-- MATERIAL FOR THIS EXERCISE follows --
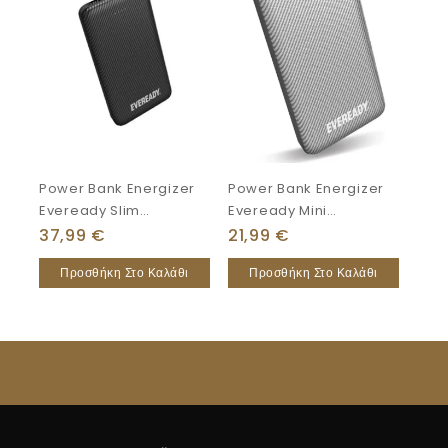
Power Bank Energizer
Power Bank Energizer
Eveready Slim
Eveready Mini
20000mAh 2A
10000mAh
37,99
€
21,99
€
Προσθήκη Στο Καλάθι
Προσθήκη Στο Καλάθι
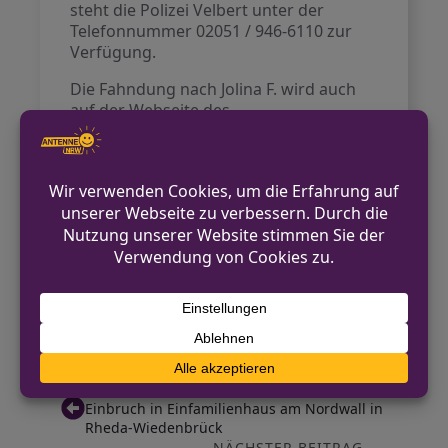
steht die Polizei Velbert unter der
Telefonnummer 02051 / 946-6110 zur
Verfügung.
Die Fahndung nach Jolina F. wird auch
auf der Webseite des
Landeskriminalamtes veröffentlicht.
Kontakt für Hinweise /
Pressestelle
Polizei Mettmann
02104 982-1010
pressestelle.mettmann@polizei.nrw.de
https://mettmann.polizei.nrw/
VORHERIGER BEITRAG
Einbruch in Einfamilienhaus am Nordwall in
Rheda-Wiedenbrück
NÄCHSTER BEITRAG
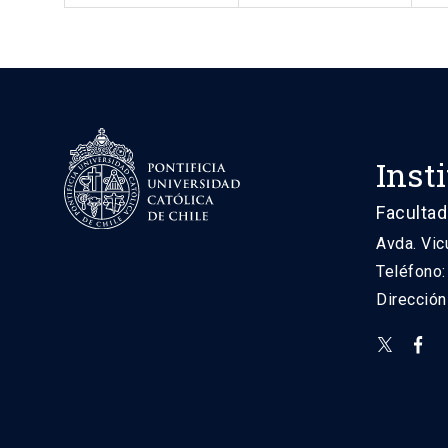
Inst
Facultad
Avda. Vic
Teléfono
Direcció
-- MATERIAL FOR THIS EXERCISE concluded --
§ **TO DO**
Reproduce verbatim the lines of the records starting at the line that contains "steht die Polizei Velbert unter der" and ending at the close of the records, both ends included, and omit the pictures from your answer.

§ **ANSWER SPACE**
steht die Polizei Velbert unter der
Telefonnummer 02051 / 946-6110 zur
Verfügung.
Die Fahndung nach Jolina F. wird auch
auf der Webseite des
Landeskriminalamtes veröffentlicht.
Kontakt für Hinweise /
Pressestelle
Polizei Mettmann
02104 982-1010
pressestelle.mettmann@polizei.nrw.de
https://mettmann.polizei.nrw/
VORHERIGER BEITRAG
Einbruch in Einfamilienhaus am Nordwall in
Rheda-Wiedenbrück
NÄCHSTER BEITRAG
Inst
Facultad
Avda. Vic
Teléfono
Direcció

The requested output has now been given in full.